J Stroke.  2023 Sep;25(3):388-398. 10.5853/jos.2023.01641.

Mode of Imaging Study and Endovascular Therapy for a Large Ischemic Core: Insights From the RESCUE-Japan LIMIT

Affiliations
  • 1Department of Neurosurgery, Hyogo Medical University, Nishinomiya, Japan
  • 2Department of Clinical Epidemiology, Hyogo Medical University, Nishinomiya, Japan
  • 3Neurovascular Research & Neuroendovascular Therapy, Kobe City Medical Center General Hospital, Kobe, Japan
  • 4Department of Stroke Neurology, National Hospital Organization Osaka National Hospital, Osaka, Japan
  • 5Department of Cerebrovascular Medicine, National Cerebral and Cardiovascular Center, Suita, Japan
  • 6Division of Stroke Prevention and Treatment, Department of Neurosurgery, Faculty of Medicine, University of Tsukuba, Ibaraki, Japan
  • 7Division of Development and Discovery of Interventional Therapy, Tohoku University Hospital, Sendai, Japan
  • 8Department of Neurology, Graduate School of Medicine, Nippon Medical School, Tokyo, Japan
  • 9Department of Diagnostic Radiology, Kobe City Medical Center General Hospital, Kobe, Japan

Abstract

Background and Purpose
Differences in measurement of the extent of acute ischemic stroke using the Alberta Stroke Program Early Computed Tomographic Score (ASPECTS) by non-contrast computed tomography (CT-ASPECTS stratum) and diffusion-weighted imaging (DWI-ASPECTS stratum) may impact the efficacy of endovascular therapy (EVT) in patients with a large ischemic core.
Methods
The RESCUE-Japan LIMIT (Recovery by Endovascular Salvage for Cerebral Ultra-acute Embolism Japan–Large IscheMIc core Trial) was a multicenter, open-label, randomized clinical trial that evaluated the efficacy and safety of EVT in patients with ASPECTS of 3–5. CT-ASPECTS was prioritized when both CT-ASPECTS and DWI-ASPECTS were measured. The effects of EVT on the modified Rankin Scale (mRS) score at 90 days were assessed separately for each stratum.
Results
Among 183 patients, 112 (EVT group, 53; No-EVT group, 59) were in the CT-ASPECTS stratum and 71 (EVT group, 40; No-EVT group, 31) in the DWI-ASPECTS stratum. The common odds ratio (OR) (95% confidence interval) of the EVT group for one scale shift of the mRS score toward 0 was 1.29 (0.65–2.54) compared to the No-EVT group in CT-ASPECTS stratum, and 6.15 (2.46–16.3) in DWI-ASPECTS stratum with significant interaction between treatment assignment and mode of imaging study (P=0.002).

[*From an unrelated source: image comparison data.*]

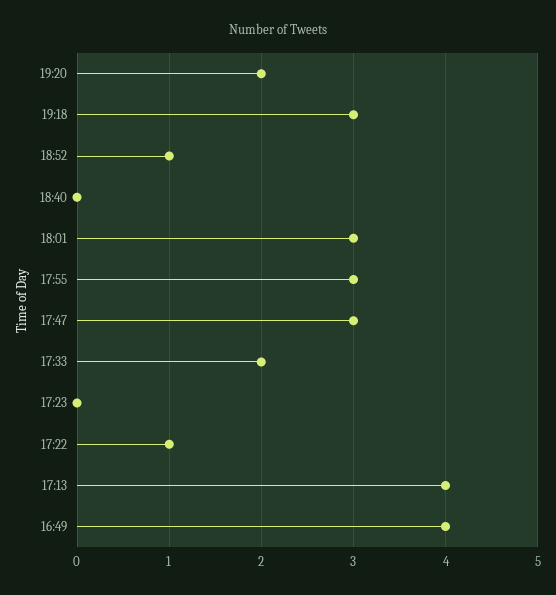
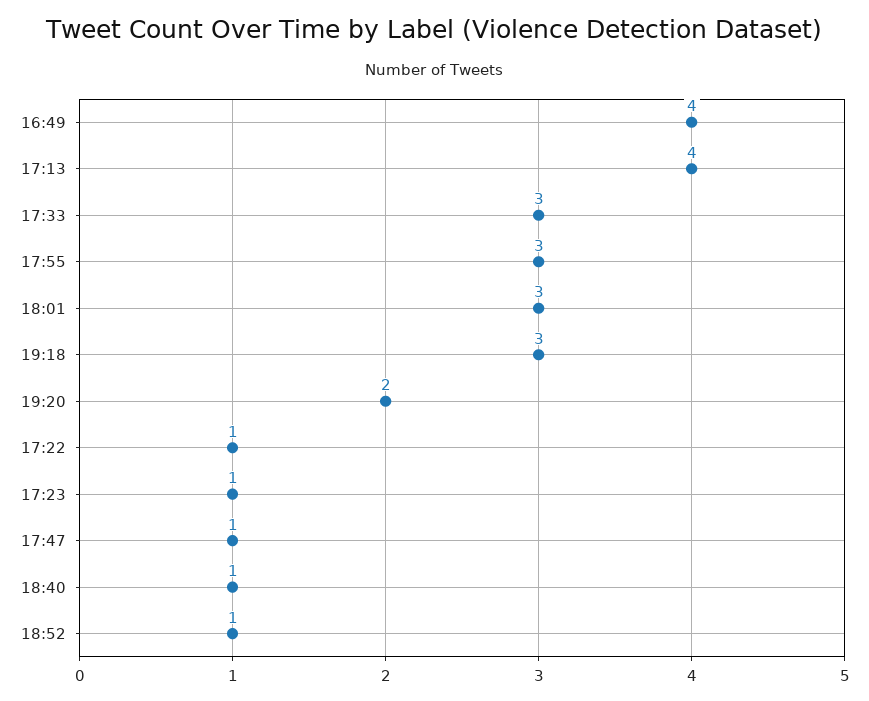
  {
    "19:20": 2,
    "19:18": 3,
    "18:52": 1,
-   "18:40": 0,
+   "18:40": 1,
    "18:01": 3,
    "17:55": 3,
-   "17:47": 3,
+   "17:47": 1,
-   "17:33": 2,
+   "17:33": 3,
-   "17:23": 0,
+   "17:23": 1,
    "17:22": 1,
    "17:13": 4,
    "16:49": 4
  }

There were significant interactions in the improvement of the National Institutes of Health Stroke Scale score at 48 hours (CT-ASPECTS stratum: OR, 1.95; DWIASPECTS stratum: OR, 14.5; interaction P=0.035) and mortality at 90 days (CT-ASPECTS stratum: OR, 2.07; DWI-ASPECTS stratum: OR, 0.23; interaction P=0.008).
Conclusion
Patients with ASPECTS of 3–5 on MRI benefitted more from EVT than those with ASPECTS of 3–5 on CT.

Keyword

Acute ischemic stroke; Neuroimaging; Endovascular therapy; Large ischemic core; Large vessel occlusion

Figure

  • Figure 1. Study flowchart. RESCUE-Japan LIMIT, Recovery by Endovascular Salvage for Cerebral Ultra-acute Embolism Japan–Large IscheMIc core Trial; MRI, magnetic resonance imaging; mRS, modified Rankin Scale; ICA, internal carotid artery; M1, M1 segment of the middle cerebral artery; ASPECTS, Alberta Stroke Program Early Computed Tomographic Score; NCCT, non-contrast computed tomography; DWI-MRI, diffusion-weighted magnetic resonance imaging; EVT, endovascular therapy.

  • Figure 2. Distribution of mRS score at 90 days. (A) ASPECTS based on NCCT. (B) ASPECTS based on DWI-MRI. mRS, modified Rankin Scale; ASPECTS, Alberta Stroke Program Early Computed Tomographic Score; NCCT, non-contrast computed tomography; DWI-MRI, diffusion-weighted magnetic resonance imaging; EVT, endovascular therapy.